I am a diehard fan of George Friedman. I really love the way he writes. For me, he is a very profound writer who has the ability to stretch fantastic imaginations, blend them with reality and eventually translate them into a nice write-up. I have been reading him for around sixteen years now. For me, he has always been a great source of inspiration, information, and knowledge.
Recently I have begun to wonder how he really leads to his write-ups. I wonder when he wakes up in the morning, he thinks about a topic or a situation. He probably talks to expert friends about that. He travels to places where events that intrigue him happened and talks to people over there. Then, by the end of the day, he returns to his solitude, reflects on the whole conversations, books he has read, ideas he has contemplated, problems he has pondered about, and eventually writes them all.
George’s enterprise, namely, StartFor now maintains a coterie of seasoned writers. All of them write so well. Their basic theme is to inform humanity about geopolitics. The way they write about issues is unequivocal.

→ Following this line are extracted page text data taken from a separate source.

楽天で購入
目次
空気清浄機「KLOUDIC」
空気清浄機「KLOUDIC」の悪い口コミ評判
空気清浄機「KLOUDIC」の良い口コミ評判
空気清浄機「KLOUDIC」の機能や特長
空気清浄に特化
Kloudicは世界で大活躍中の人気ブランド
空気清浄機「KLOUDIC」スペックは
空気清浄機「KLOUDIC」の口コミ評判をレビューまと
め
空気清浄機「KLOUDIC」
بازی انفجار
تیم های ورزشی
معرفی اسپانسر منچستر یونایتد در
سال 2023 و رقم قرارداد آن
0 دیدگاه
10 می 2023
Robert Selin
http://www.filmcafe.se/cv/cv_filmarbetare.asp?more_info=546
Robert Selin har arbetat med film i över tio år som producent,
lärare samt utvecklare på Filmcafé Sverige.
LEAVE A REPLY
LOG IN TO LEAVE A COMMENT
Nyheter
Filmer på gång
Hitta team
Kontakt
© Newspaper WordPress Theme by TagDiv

Recently I read an article written by one of the writers at StratFor, Ian Morris, titled, The Age of Modern Warfare. This article has a beautiful theme. That is to reflect on how warfare happened in ancient times? How its methods and tools evolved over millennia? And how it works now or would work in the future?

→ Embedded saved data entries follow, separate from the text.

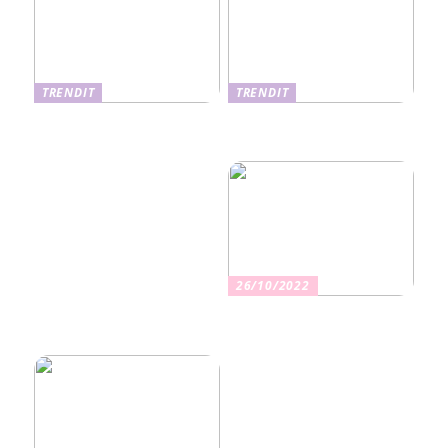
TRENDIT
TRENDIT
Nikotiinituotteiden uusi
Salaisuudet sujuvaan
aika ja niiden vaikutus
muuttoon
terveyteen
26/10/2022
Kuinka valita oikea
vakuutus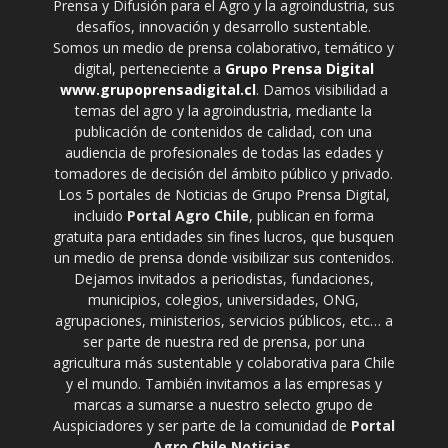
Prensa y Difusión para el Agro y la agroindustria, sus
desafíos, innovación y desarrollo sustentable.
Somos un medio de prensa colaborativo, temático y
digital, perteneciente a
Grupo Prensa Digital
www.grupoprensadigital.cl
. Damos visibilidad a
temas del agro y la agroindustria, mediante la
publicación de contenidos de calidad, con una
audiencia de profesionales de todas las edades y
tomadores de decisión del ámbito público y privado.
Los 5 portales de Noticias de Grupo Prensa Digital,
incluido
Portal Agro Chile
, publican en forma
gratuita para entidades sin fines lucros, que busquen
un medio de prensa donde visibilizar sus contenidos.
Dejamos invitados a periodistas, fundaciones,
municipios, colegios, universidades, ONG,
agrupaciones, ministerios, servicios públicos, etc… a
ser parte de nuestra red de prensa, por una
agricultura más sustentable y colaborativa para Chile
y el mundo. También invitamos a las empresas y
marcas a sumarse a nuestro selecto grupo de
Auspiciadores y ser parte de la comunidad de
Portal
Agro Chile Noticias
.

The central idea of this article is that right from the beginning of humanity until the first world war was conducted by employing a hierarchical chain of command. Orders would flow in a top-down fashion from the commanders all the way down to the soldiers who would execute them. Things changed in the first world war when Germans, for the first time, allowed the soldiers to plan and act independently as smaller units. Soldiers had broader views of tasks, tactics and especially the strategy. How they would accomplish their missions, what tactics they would apply was totally up to them.

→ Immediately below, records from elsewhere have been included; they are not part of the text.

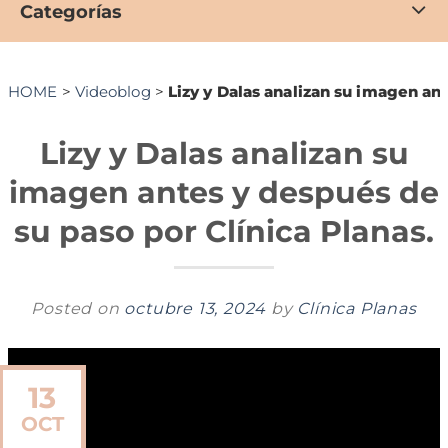
Categorías
HOME
>
Videoblog
>
Lizy y Dalas analizan su imagen ant
Lizy y Dalas analizan su
imagen antes y después de
su paso por Clínica Planas.
Posted on
octubre 13, 2024
by
Clínica Planas
13
OCT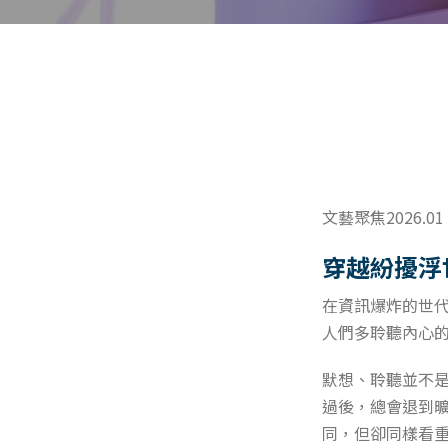
文藝聚焦2026.01
穿越紛擾浮
在資訊爆炸的世
人們多聆聽內心
默想、聆聽並不
過後，總會退到
同，但卻同樣看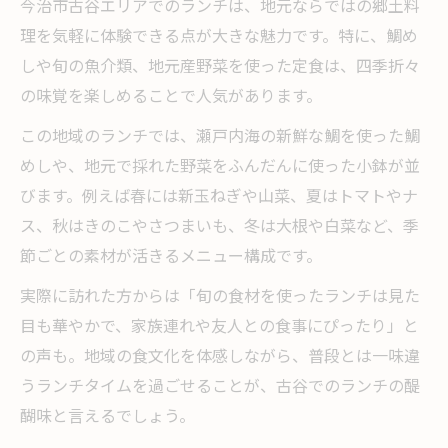
今治市古谷エリアでのランチは、地元ならではの郷土料
理を気軽に体験できる点が大きな魅力です。特に、鯛め
しや旬の魚介類、地元産野菜を使った定食は、四季折々
の味覚を楽しめることで人気があります。
この地域のランチでは、瀬戸内海の新鮮な鯛を使った鯛
めしや、地元で採れた野菜をふんだんに使った小鉢が並
びます。例えば春には新玉ねぎや山菜、夏はトマトやナ
ス、秋はきのこやさつまいも、冬は大根や白菜など、季
節ごとの素材が活きるメニュー構成です。
実際に訪れた方からは「旬の食材を使ったランチは見た
目も華やかで、家族連れや友人との食事にぴったり」と
の声も。地域の食文化を体感しながら、普段とは一味違
うランチタイムを過ごせることが、古谷でのランチの醍
醐味と言えるでしょう。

For me, this is a very nice example of self-organization. It is an especially interesting case for almost every person, organization or institution in the developing country to take heed from. In our country, we still educate our people to learn to obey orders at best. A result of that is that our twenty-first-century man is incapable of thinking beyond what his boss may have in his mind as a next step. This leads to a lot of mental stagnation in our society.
Our institutions should especially take heed from this example. The West began to abandon the ideas of centralized command as early as the dawn of the twentieth century. Now you can find independent-minded people working almost in every Western institution. People like to find ways to get their work done all by themselves. As a result, the modern Western man is capable of achieving a lot more than a bunch of men stuck together to merely follow orders in olden times.
Our institutions, on the other hand, are still following primitive systems that glorify a culture of command and control. We like to have a strong authoritative head sit on top as an institutional head. As he delivers his orders, they are obeyed readily. For the rest of the time, the institution is idle and stalemate. And most of the times the orders are quite whimsical.